El 26 de mayo de 1812, el Triunvirato nombró al general Manuel Belgrano como comandante del Ejército del Norte, quien estableció su cuartel en San Salvador de Jujuy. A su llegada, Belgrano se encontró con un ejército debilitado, compuesto por apenas 800 hombres sin armas ni recursos, desmoralizados tras la derrota en Huaqui. Ante este panorama, su misión fue reorganizar, rearmar y levantar el espíritu de las tropas.

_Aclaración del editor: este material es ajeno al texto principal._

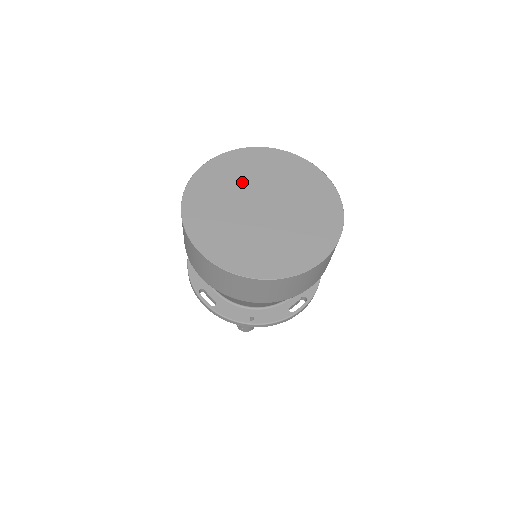
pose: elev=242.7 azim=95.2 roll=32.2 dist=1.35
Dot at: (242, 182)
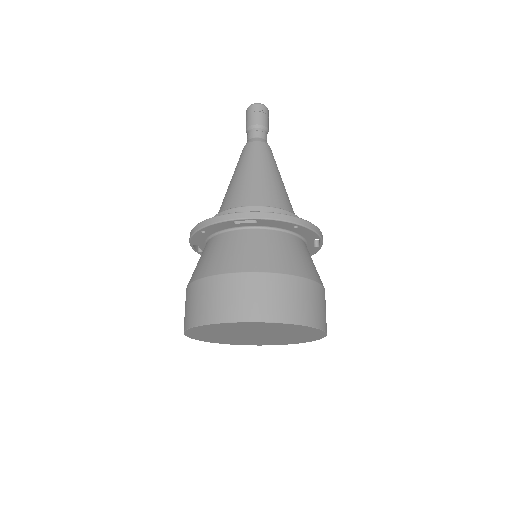
Dot at: (254, 330)
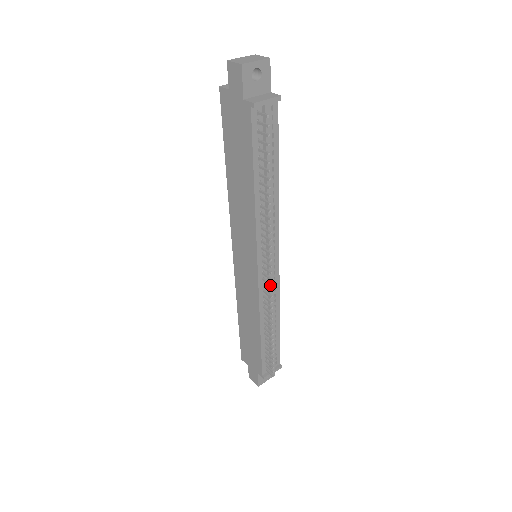
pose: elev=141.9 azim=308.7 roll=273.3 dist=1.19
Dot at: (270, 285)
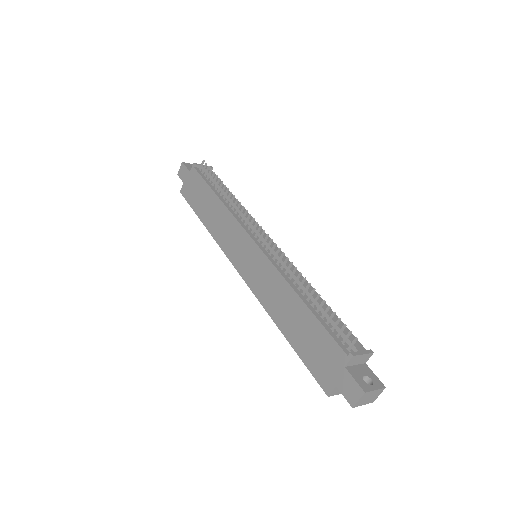
Dot at: (270, 241)
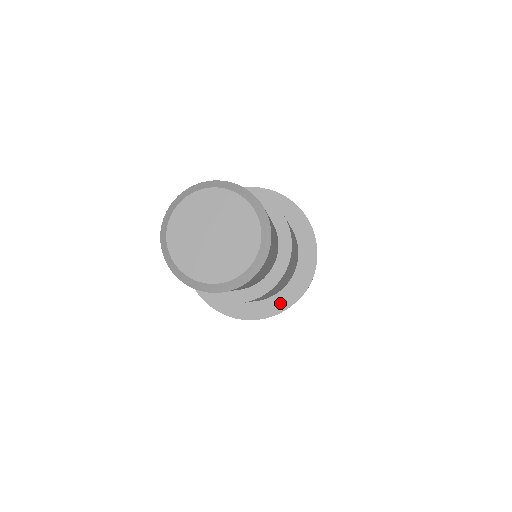
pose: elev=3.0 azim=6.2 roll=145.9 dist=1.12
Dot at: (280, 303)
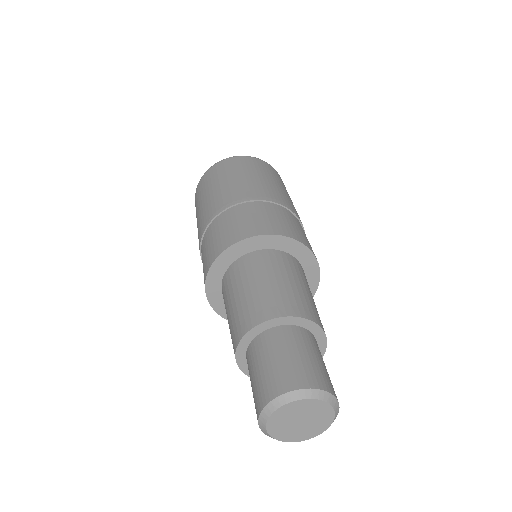
Dot at: occluded
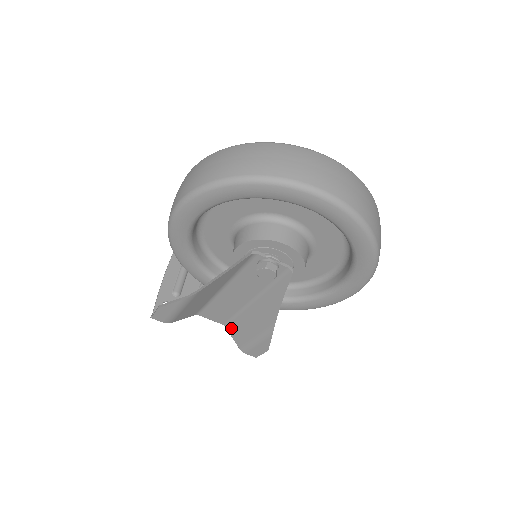
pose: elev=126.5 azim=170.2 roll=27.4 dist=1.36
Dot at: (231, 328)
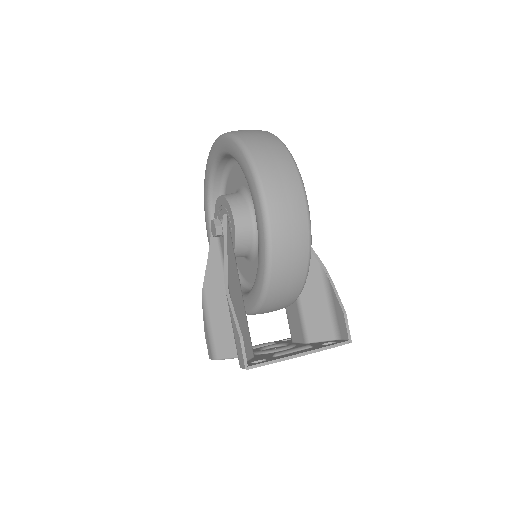
Dot at: occluded
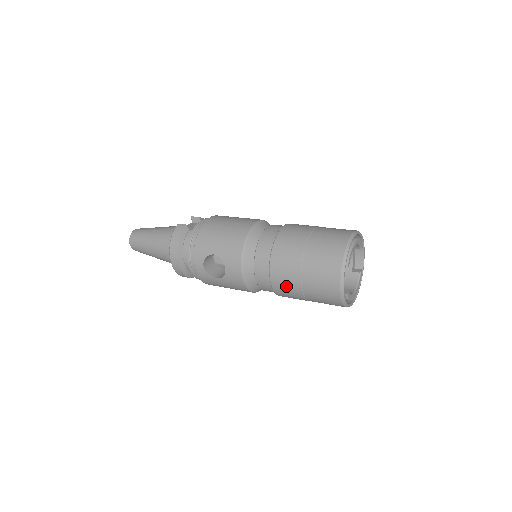
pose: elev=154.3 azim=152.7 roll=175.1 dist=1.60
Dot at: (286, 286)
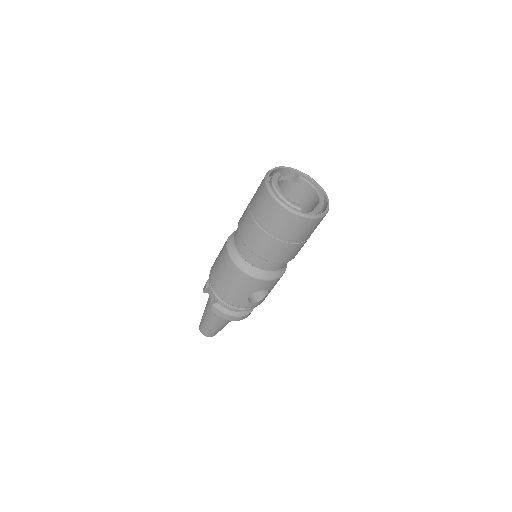
Dot at: (296, 252)
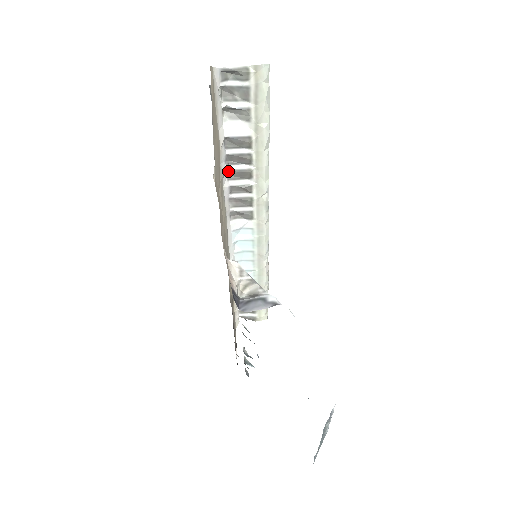
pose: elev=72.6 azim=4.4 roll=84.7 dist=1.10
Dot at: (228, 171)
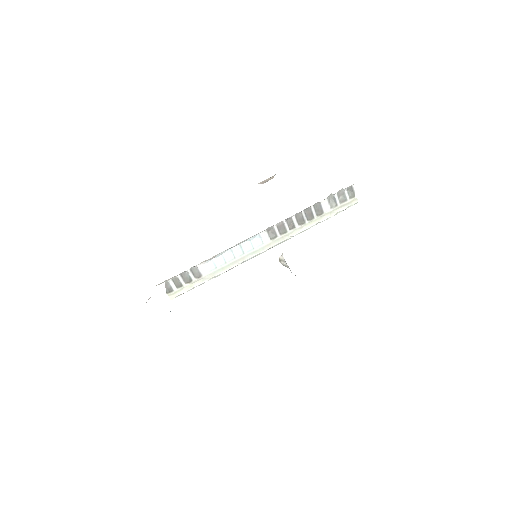
Dot at: (300, 212)
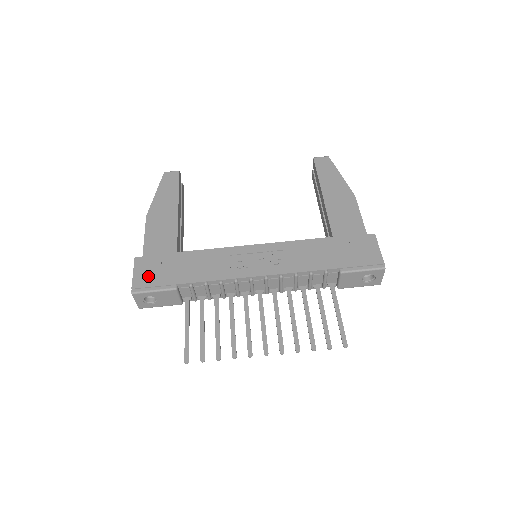
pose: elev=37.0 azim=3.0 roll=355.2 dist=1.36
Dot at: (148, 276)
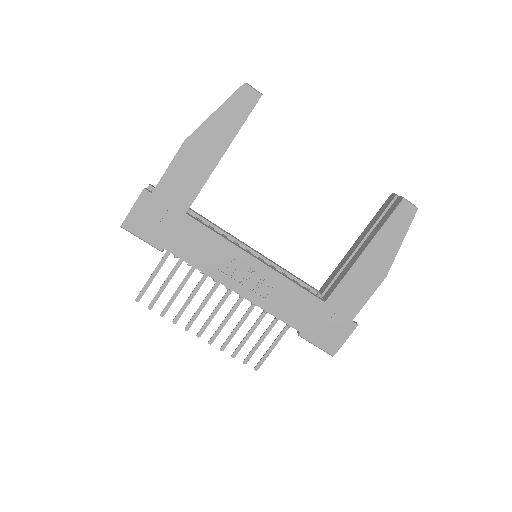
Dot at: (144, 221)
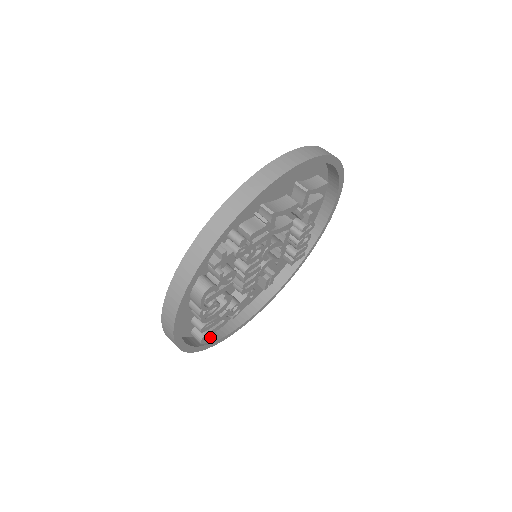
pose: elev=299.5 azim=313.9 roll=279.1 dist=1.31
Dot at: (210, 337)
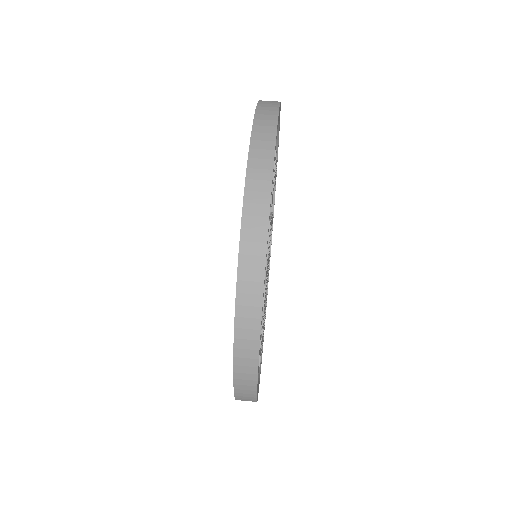
Dot at: occluded
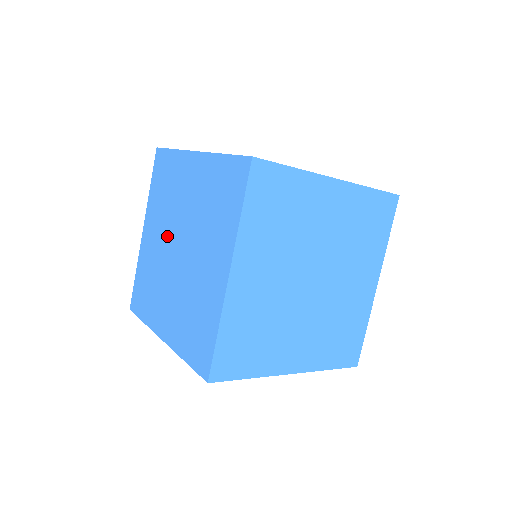
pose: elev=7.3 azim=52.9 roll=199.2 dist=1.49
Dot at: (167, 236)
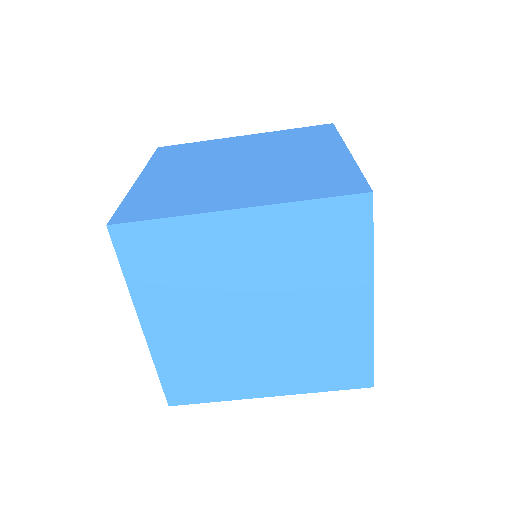
Dot at: occluded
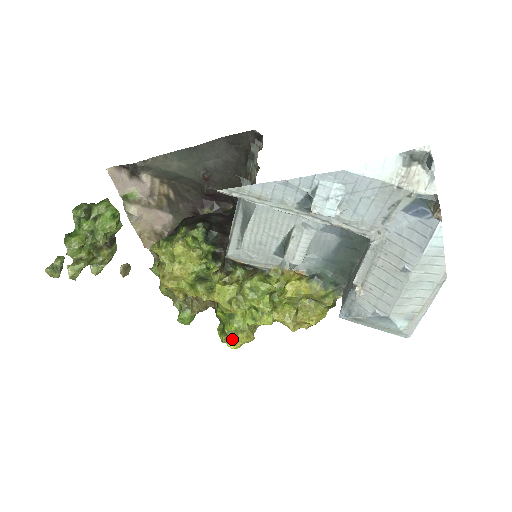
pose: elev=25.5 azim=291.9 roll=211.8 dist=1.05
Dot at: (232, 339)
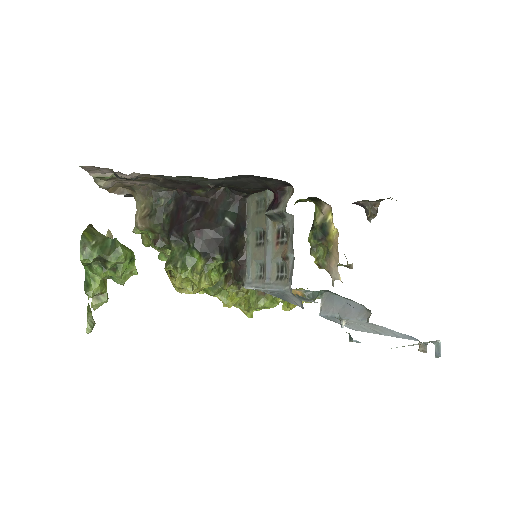
Dot at: occluded
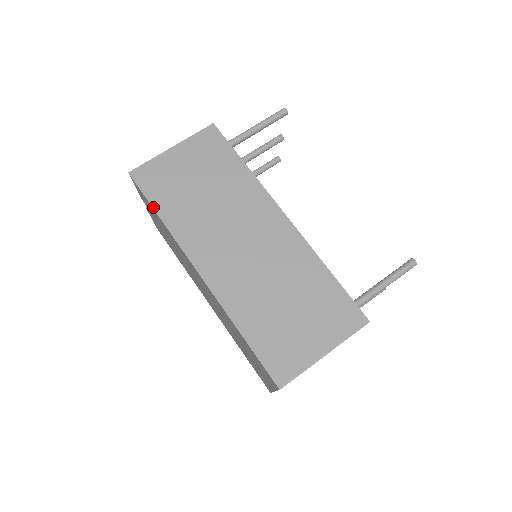
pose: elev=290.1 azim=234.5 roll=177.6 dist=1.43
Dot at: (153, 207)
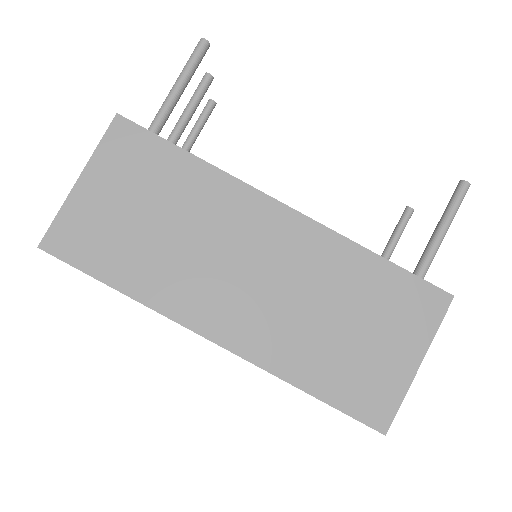
Dot at: (101, 281)
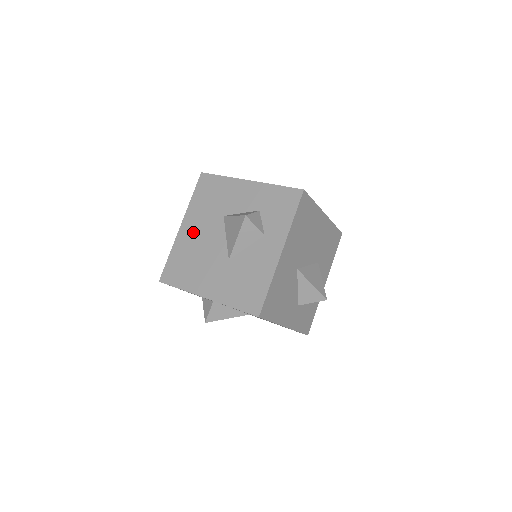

En julio de 1812, tras recibir informes sobre el avance de las fuerzas realistas bajo el mando de Pío Tristán, Belgrano fue ordenado por el Triunvirato a retroceder hacia Córdoba. En consecuencia, el 29 de julio de 1812, Belgrano emitió un bando en el que instruía a la población jujeña a abandonar sus hogares y destruir todo aquello que pudiera ser de utilidad para el enemigo.
El 23 de agosto de 1812, el pueblo de Jujuy inició el éxodo. Hombres, mujeres, ancianos y niños dejaron tras de sí campos arrasados y ciudades vacías, recorriendo más de 360 kilómetros hasta Tucumán. Este sacrificio permitió que el ejército patriota reorganizara sus fuerzas y, posteriormente, obtuviera victorias clave en Las Piedras, Tucumán y Salta. Como reconocimiento, el 25 de mayo de 1813, Belgrano donó al Cabildo de San Salvador de Jujuy la Bandera Nacional de la Libertad Civil.
Hoy, jueves 22 de agosto, la memoria de aquel sacrificio será honrada con una serie de actividades conmemorativas:
Cronograma de actividades
- 17:30 horas: Concentración para la Marcha Evocativa en el Parque Xibi Xibi
- 19:00 horas: Marcha Evocativa
- 21:30 horas: Cambio de Guardia en Casa de Gobierno
Estas actividades no solo recuerdan el valor y la determinación del pueblo jujeño, sino que también refuerzan el compromiso de la comunidad con los valores de libertad y patria que impulsaron el Éxodo Jujeño.